» Work to be completed
Look below for the line holding "Table 3. Thickness, color" and the line holding "Fig. 8: Estimation". Repeat those two and everything between, exactly.

» Source records
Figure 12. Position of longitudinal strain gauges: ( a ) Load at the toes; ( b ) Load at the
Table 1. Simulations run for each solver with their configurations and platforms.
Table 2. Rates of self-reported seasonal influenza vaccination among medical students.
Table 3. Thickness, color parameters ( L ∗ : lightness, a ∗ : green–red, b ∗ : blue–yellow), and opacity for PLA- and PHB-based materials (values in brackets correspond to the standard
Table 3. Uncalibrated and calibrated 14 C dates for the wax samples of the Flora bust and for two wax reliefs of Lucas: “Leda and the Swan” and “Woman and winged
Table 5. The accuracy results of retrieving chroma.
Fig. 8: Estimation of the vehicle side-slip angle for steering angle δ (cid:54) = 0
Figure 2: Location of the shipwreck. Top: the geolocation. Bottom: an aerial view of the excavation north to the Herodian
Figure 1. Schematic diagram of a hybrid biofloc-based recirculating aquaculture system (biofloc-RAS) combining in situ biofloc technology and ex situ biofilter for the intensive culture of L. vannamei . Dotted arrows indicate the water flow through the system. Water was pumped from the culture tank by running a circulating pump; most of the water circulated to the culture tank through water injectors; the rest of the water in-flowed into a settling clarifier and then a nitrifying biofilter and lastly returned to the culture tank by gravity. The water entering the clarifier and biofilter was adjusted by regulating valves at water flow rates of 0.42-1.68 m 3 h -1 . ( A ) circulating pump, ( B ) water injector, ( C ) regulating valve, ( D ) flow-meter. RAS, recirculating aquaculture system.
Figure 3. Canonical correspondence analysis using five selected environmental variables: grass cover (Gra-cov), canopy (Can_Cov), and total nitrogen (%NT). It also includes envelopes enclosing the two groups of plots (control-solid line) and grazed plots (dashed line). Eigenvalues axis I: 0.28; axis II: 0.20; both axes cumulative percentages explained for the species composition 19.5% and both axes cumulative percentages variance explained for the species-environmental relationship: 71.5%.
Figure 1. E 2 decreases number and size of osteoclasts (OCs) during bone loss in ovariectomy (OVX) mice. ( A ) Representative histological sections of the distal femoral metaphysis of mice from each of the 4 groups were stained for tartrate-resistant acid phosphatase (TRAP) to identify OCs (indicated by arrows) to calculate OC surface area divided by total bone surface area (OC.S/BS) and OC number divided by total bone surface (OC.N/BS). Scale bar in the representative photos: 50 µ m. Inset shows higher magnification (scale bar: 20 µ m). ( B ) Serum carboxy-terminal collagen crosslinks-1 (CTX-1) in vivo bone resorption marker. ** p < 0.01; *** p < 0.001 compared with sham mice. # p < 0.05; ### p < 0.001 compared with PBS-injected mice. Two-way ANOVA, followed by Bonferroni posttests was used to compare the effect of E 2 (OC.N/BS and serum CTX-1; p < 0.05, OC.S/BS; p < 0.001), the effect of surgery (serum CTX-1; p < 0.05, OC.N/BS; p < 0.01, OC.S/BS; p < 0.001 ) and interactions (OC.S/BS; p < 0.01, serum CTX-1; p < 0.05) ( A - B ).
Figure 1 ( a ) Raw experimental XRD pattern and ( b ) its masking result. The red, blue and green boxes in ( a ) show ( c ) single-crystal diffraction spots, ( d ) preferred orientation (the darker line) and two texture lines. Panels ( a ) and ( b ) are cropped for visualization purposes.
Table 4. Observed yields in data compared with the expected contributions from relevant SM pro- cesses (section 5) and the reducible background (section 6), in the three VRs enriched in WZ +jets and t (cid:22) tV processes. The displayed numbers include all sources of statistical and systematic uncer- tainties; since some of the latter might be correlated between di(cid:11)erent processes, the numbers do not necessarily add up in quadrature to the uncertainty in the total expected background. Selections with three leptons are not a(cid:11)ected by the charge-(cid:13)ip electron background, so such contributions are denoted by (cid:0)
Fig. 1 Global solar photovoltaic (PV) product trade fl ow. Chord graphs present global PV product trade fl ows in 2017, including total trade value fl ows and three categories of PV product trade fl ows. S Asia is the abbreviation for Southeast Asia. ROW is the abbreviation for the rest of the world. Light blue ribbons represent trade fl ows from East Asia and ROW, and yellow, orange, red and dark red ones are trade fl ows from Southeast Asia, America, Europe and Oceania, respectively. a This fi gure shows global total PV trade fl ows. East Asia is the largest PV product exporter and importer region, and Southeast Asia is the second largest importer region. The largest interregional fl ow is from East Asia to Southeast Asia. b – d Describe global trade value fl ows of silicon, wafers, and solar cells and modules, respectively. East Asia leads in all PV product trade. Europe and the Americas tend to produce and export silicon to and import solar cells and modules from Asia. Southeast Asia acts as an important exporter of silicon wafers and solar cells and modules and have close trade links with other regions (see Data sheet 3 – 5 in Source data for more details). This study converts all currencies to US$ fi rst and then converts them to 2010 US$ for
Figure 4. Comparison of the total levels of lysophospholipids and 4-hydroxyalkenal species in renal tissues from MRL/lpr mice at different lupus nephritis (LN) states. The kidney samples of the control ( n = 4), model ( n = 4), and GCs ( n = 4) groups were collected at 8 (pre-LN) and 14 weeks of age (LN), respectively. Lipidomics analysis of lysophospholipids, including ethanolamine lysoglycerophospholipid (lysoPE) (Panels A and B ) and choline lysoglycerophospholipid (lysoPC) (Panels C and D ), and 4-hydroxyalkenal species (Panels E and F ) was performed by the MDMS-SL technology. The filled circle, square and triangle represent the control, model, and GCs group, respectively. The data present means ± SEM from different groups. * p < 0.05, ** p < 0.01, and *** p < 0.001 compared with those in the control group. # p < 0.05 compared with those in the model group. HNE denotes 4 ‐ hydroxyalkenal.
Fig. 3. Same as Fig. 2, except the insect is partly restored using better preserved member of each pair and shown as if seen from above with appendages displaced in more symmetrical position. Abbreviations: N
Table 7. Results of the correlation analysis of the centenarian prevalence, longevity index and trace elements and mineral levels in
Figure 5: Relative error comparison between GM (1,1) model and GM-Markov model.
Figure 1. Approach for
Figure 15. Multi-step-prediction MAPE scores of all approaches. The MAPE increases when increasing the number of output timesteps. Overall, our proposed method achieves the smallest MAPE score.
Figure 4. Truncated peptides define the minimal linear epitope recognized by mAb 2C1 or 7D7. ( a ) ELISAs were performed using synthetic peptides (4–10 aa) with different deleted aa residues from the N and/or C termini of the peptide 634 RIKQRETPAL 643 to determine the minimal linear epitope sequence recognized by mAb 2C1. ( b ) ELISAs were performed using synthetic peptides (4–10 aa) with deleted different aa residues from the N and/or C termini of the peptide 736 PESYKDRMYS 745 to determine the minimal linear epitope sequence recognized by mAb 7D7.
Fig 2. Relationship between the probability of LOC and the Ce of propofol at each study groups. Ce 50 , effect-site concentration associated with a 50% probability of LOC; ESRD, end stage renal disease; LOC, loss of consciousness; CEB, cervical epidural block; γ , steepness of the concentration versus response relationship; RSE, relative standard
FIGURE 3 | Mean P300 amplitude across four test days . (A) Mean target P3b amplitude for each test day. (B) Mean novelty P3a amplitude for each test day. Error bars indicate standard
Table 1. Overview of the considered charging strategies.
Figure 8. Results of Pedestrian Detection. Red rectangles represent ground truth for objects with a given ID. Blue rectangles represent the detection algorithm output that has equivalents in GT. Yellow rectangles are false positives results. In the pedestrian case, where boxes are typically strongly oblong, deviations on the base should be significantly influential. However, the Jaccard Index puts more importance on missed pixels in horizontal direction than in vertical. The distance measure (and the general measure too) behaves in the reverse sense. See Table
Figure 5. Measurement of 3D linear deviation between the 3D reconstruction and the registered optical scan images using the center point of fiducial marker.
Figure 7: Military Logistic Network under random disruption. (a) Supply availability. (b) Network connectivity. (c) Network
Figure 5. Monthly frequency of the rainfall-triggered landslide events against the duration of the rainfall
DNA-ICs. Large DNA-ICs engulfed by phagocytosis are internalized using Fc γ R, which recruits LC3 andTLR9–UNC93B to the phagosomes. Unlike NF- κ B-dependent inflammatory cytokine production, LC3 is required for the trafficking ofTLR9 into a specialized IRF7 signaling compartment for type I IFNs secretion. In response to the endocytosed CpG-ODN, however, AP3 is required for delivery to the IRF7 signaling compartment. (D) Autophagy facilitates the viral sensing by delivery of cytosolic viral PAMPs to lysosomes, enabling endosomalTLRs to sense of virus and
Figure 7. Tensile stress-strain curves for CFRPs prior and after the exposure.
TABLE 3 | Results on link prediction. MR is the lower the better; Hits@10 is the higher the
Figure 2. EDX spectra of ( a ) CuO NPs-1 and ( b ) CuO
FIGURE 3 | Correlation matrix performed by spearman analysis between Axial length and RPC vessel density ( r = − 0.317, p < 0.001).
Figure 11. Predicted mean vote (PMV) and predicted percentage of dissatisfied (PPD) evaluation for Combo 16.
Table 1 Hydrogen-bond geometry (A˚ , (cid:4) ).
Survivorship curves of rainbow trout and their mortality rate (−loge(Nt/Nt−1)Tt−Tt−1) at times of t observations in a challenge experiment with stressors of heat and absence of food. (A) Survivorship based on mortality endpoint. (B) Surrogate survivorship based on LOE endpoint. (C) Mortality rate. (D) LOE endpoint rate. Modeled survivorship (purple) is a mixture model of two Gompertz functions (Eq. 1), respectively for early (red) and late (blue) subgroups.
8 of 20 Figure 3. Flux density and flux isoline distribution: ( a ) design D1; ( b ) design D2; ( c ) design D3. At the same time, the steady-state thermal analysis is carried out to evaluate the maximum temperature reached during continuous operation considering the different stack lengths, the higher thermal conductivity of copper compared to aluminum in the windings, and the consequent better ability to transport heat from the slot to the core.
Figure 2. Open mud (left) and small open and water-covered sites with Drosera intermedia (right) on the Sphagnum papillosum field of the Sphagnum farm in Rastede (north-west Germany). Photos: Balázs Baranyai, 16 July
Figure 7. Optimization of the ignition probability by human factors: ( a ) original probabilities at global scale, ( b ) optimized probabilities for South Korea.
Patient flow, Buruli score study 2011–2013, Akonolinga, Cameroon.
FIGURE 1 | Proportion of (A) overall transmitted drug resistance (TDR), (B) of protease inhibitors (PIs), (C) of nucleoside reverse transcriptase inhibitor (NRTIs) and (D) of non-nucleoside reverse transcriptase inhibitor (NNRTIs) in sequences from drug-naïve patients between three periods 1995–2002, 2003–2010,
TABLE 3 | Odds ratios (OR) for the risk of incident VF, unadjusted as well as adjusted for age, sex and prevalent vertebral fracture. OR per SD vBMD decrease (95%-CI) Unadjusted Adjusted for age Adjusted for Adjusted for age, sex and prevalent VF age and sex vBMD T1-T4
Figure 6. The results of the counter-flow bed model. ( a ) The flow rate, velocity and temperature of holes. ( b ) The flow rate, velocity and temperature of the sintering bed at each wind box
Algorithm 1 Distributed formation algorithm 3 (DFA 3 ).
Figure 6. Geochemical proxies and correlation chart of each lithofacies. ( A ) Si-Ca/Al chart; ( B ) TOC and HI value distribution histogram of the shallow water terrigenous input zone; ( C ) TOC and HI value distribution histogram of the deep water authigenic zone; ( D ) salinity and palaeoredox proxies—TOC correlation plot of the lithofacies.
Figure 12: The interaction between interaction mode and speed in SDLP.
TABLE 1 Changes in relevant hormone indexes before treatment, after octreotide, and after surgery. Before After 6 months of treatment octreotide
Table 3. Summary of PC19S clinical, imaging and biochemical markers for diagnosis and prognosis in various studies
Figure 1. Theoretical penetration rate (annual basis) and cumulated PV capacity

» Solution below
Table 3. Thickness, color parameters ( L ∗ : lightness, a ∗ : green–red, b ∗ : blue–yellow), and opacity for PLA- and PHB-based materials (values in brackets correspond to the standard
Table 3. Uncalibrated and calibrated 14 C dates for the wax samples of the Flora bust and for two wax reliefs of Lucas: “Leda and the Swan” and “Woman and winged
Table 5. The accuracy results of retrieving chroma.
Fig. 8: Estimation of the vehicle side-slip angle for steering angle δ (cid:54) = 0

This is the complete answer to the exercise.